- **TO-DO ITEM**
Lift out all lines below that contain "stored".

- **PROVIDED RECORDS**
· · · · ·

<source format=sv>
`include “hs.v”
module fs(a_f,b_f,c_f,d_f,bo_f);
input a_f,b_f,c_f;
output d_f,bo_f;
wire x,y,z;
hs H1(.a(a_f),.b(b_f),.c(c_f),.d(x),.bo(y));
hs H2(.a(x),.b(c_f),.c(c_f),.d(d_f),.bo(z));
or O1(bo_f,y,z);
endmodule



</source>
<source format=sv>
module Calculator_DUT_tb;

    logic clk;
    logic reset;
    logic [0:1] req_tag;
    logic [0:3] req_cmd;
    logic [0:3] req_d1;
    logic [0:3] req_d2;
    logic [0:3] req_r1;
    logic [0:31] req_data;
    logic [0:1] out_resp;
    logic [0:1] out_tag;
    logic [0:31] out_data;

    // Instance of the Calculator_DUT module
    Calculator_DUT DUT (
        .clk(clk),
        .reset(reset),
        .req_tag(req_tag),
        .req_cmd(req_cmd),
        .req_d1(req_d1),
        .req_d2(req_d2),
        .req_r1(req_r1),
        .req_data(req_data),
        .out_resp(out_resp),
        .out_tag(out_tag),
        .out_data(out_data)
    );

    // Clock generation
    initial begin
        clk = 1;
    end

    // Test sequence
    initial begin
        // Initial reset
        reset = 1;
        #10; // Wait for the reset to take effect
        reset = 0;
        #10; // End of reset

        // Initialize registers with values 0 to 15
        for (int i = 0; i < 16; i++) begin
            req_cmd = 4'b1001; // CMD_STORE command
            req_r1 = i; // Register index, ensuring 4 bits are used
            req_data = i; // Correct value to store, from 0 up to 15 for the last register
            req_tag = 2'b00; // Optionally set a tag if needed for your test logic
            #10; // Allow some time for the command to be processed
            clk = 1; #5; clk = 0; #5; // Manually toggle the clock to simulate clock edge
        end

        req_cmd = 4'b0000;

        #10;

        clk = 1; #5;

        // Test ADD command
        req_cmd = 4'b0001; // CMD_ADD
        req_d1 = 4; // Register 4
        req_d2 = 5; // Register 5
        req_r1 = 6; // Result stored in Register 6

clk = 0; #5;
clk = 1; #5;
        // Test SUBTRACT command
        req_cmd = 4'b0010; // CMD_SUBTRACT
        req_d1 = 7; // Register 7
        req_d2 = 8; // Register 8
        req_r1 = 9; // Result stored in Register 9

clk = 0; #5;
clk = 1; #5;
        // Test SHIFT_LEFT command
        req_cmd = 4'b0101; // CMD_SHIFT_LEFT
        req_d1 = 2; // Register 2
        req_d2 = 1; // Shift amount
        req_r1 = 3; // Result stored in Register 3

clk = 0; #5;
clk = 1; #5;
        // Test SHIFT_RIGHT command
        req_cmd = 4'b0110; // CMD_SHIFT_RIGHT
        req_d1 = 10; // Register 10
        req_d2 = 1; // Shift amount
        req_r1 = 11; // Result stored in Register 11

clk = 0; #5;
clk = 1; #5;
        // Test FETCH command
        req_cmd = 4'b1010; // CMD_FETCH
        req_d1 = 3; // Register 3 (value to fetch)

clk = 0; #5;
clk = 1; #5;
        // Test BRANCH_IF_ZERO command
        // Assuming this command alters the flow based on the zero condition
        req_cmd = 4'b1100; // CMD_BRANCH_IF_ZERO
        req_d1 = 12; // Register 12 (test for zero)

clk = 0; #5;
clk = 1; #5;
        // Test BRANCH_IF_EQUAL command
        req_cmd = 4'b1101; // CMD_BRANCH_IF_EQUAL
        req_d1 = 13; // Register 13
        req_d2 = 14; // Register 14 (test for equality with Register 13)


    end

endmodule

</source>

· · · · ·

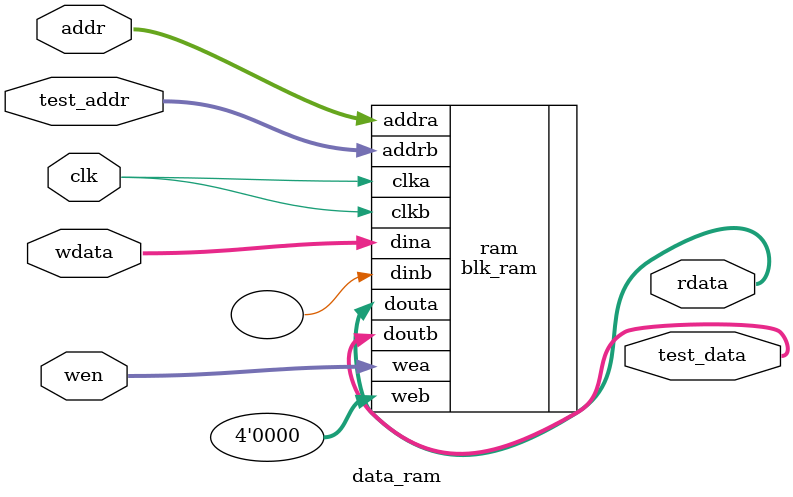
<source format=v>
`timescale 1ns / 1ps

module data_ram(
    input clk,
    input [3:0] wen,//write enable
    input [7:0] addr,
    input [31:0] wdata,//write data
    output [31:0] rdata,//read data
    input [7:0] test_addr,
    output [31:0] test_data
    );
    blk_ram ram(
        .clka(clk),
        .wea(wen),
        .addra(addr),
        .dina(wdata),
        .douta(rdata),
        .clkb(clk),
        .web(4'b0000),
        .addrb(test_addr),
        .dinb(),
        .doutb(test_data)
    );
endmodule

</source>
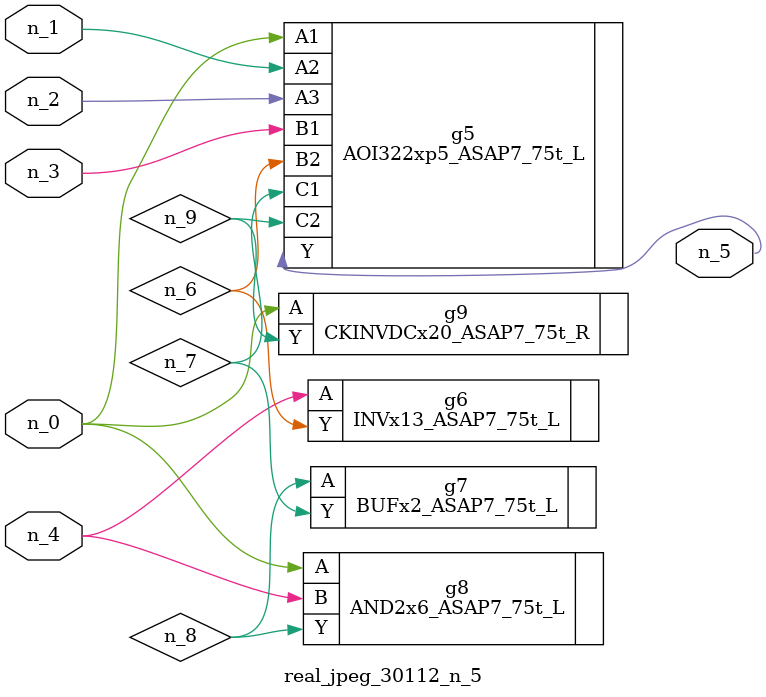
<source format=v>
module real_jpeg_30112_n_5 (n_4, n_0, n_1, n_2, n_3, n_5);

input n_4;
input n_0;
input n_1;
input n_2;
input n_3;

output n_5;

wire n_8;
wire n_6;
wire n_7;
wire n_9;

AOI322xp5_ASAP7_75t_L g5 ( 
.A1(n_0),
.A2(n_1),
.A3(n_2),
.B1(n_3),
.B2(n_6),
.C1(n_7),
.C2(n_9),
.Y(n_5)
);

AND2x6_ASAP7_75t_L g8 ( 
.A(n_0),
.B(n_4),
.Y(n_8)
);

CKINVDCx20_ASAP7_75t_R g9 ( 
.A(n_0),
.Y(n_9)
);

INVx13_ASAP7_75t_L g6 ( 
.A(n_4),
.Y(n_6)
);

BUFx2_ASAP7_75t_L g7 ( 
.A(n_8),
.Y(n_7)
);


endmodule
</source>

· · · · ·

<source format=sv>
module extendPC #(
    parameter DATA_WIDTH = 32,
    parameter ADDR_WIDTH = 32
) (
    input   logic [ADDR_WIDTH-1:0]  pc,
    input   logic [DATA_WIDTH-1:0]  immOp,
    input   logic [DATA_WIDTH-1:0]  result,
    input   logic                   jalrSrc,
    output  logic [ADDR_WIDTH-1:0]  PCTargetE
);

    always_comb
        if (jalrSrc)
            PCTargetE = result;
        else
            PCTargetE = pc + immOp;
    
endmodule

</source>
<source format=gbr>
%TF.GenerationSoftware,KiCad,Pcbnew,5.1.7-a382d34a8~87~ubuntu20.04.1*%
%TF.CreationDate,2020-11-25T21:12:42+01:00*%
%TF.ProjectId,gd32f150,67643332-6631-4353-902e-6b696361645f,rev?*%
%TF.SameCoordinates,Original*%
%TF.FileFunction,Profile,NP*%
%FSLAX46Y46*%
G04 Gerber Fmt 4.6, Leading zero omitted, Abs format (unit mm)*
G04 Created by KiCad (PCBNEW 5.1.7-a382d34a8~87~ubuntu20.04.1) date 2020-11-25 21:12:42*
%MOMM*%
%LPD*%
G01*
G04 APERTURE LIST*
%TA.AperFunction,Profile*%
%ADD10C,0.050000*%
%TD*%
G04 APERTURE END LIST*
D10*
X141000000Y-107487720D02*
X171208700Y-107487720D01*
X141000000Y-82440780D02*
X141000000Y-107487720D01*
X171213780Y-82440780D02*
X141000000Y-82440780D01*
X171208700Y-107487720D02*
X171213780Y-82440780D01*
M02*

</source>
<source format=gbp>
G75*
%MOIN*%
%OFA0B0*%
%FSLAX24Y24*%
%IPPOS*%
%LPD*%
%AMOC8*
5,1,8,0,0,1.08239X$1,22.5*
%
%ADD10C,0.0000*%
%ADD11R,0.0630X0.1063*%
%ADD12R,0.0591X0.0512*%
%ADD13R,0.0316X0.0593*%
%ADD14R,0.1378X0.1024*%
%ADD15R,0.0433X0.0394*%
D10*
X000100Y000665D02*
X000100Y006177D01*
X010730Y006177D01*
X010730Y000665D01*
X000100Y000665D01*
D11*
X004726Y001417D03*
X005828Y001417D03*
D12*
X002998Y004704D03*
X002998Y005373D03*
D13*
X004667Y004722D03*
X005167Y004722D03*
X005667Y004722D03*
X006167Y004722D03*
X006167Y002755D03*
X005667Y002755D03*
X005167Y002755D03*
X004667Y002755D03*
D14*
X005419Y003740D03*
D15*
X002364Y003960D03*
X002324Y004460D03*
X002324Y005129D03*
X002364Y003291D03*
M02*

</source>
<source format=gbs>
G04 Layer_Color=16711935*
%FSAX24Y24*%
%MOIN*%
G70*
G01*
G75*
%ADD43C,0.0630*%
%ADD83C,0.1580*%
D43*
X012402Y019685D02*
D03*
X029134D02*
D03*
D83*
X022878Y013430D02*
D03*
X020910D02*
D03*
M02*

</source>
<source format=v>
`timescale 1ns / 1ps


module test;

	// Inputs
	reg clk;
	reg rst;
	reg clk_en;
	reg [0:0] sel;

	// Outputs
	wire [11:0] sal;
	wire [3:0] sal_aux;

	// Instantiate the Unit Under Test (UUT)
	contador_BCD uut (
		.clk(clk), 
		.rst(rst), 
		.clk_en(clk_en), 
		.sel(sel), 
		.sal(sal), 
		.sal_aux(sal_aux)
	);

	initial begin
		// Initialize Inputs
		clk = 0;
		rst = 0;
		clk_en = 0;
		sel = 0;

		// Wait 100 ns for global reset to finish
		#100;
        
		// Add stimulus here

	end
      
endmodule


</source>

· · · · ·

- **SOLUTION TO THIS TASK**
        req_r1 = 6; // Result stored in Register 6
        req_r1 = 9; // Result stored in Register 9
        req_r1 = 3; // Result stored in Register 3
        req_r1 = 11; // Result stored in Register 11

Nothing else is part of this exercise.